** INFORMATION PROVIDED follows **

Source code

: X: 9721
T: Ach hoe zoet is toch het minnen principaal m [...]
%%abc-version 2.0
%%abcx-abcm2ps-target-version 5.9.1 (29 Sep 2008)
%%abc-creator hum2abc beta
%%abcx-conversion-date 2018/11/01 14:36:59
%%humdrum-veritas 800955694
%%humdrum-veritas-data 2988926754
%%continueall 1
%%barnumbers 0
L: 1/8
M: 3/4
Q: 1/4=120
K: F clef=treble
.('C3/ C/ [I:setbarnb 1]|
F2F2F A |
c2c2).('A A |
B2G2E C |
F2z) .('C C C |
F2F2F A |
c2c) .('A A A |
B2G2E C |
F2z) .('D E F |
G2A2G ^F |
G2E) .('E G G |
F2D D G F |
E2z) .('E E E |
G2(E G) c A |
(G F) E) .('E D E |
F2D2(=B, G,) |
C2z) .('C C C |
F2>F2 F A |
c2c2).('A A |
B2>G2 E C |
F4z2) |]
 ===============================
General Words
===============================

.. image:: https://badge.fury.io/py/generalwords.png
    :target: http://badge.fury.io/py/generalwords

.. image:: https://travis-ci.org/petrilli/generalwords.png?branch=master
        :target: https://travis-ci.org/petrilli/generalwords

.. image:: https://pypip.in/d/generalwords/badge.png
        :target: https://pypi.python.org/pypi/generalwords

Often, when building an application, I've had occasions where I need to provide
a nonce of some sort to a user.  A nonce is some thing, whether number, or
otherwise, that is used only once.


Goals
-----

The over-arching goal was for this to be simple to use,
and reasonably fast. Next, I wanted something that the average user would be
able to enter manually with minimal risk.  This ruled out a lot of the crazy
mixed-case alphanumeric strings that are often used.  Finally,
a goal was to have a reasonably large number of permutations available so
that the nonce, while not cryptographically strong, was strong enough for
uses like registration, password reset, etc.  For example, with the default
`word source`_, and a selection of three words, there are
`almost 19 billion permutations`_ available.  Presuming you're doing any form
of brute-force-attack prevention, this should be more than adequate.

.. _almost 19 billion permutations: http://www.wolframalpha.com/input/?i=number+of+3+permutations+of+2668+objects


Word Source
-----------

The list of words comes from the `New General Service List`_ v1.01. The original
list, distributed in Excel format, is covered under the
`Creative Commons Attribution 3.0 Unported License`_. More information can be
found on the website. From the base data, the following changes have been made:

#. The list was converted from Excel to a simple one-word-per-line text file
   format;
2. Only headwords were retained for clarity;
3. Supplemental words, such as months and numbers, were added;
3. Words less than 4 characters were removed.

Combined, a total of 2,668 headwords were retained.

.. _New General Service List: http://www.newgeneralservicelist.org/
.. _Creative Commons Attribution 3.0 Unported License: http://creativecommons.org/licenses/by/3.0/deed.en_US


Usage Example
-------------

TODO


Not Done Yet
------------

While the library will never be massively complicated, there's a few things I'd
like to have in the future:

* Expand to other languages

** End of INFORMATION PROVIDED **

WORK TASK → Looking at the entries above, say how many lines hold the word "simple". Offer no other text.

EXERCISE RESULT → 2